The proliferative capability of many invasive pathogens is limited by the bioavailability of iron. Pathogens have thus developed strategies to obtain iron from their host organisms. In turn, host defense strategies have evolved to sequester iron from invasive pathogens. This review explores the mechanisms employed by bacterial pathogens to gain access to host iron sources, the role of iron in bacterial virulence, and iron-related genes required for the establishment or maintenance of infection. Host defenses to limit iron availability for bacterial growth during the acute-phase response and the consequences of iron overload conditions on susceptibility to bacterial infection are also examined. The evidence summarized herein demonstrates the importance of iron bioavailability in influencing the risk of infection and the ability of the host to clear the pathogen.

Fig 1

Schematic of bacterial heme acquisition systems. (A) In Gram-negative bacteria, heme binds an outer membrane (OM) receptor that transports it to the periplasmic space by using energy transduced from the cytosolic membrane via the TonB/ExbBD complex. A periplasmic binding protein (PBP) transfers the heme to a membrane-spanning permease, and transport across the cell membrane is mediated by an ATPase. (B) In Gram-positive bacteria, the absence of an OM eliminates the need for TonB/ExbBD and the PBP. In general, a cell wall-anchored surface receptor binds heme and relays it to an intermediate cell wall-anchored receptor (labeled a transfer protein in this diagram), which then transfers the heme to the binding protein and permease of an ABC transporter at the cell membrane.
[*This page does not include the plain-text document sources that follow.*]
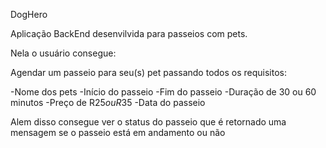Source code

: DogHero

Aplicação BackEnd desenvilvida para passeios com pets.

Nela o usuário consegue:

Agendar um passeio para seu(s) pet passando todos os requisitos:

-Nome dos pets
-Início do passeio
-Fim do passeio
-Duração de 30 ou 60 minutos
-Preço de R$25 ou R$35
-Data do passeio


Alem disso consegue ver o status do passeio que é retornado uma mensagem se o passeio está em andamento ou não
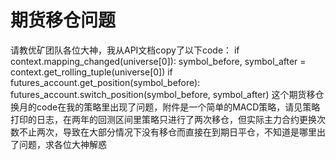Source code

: # 期货移仓问题

请教优矿团队各位大神，我从API文档copy了以下code：
    if context.mapping_changed(universe[0]):
        symbol_before, symbol_after = context.get_rolling_tuple(universe[0])
        if futures_account.get_position(symbol_before):
            futures_account.switch_position(symbol_before, symbol_after)
这个期货移仓换月的code在我的策略里出现了问题，附件是一个简单的MACD策略，请见策略打印的日志，在两年的回测区间里策略只进行了两次移仓，但实际主力合约更换次数不止两次，导致在大部分情况下没有移仓而直接在到期日平仓，不知道是哪里出了问题，求各位大神解惑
Energy for transport across the membrane is provided by an ATPase. Peptidoglycan is shown for orientation.

Fig 2

Iron-related APPs coordinate hypoferremia in response to infection and inflammation. Infection and inflammation result in the production of proinflammatory cytokines, such as IL-6, by immune effector cells. In turn, proinflammatory cytokines bind to cognate receptors on hepatocytes, triggering a signaling cascade that results in increased synthesis (indicated by green arrows) of several iron-related APPs. Decreased release of iron into the circulation is facilitated by hepcidin upregulation, which results in a net decrease in plasma iron by binding to and promoting degradation of ferroportin on hepatocytes, RE macrophages, and duodenal enterocytes. Increased intracellular iron storage results from the induction of ferritin. Decreased bioavailability of nonheme iron is mediated by ceruloplasmin's ferroxidase activity, combined with binding of Fe³⁺ by lactoferrin. Decreased availability of extracellular heme iron is mediated by the induction of hemopexin, which results in the binding of free heme, while haptoglobin binds free hemoglobin and promotes its clearance. This coordinated response is thought to deprive invading microorganisms of iron while simultaneously protecting tissue from unnecessary oxidative stress resulting from the interaction of iron with immune mediators.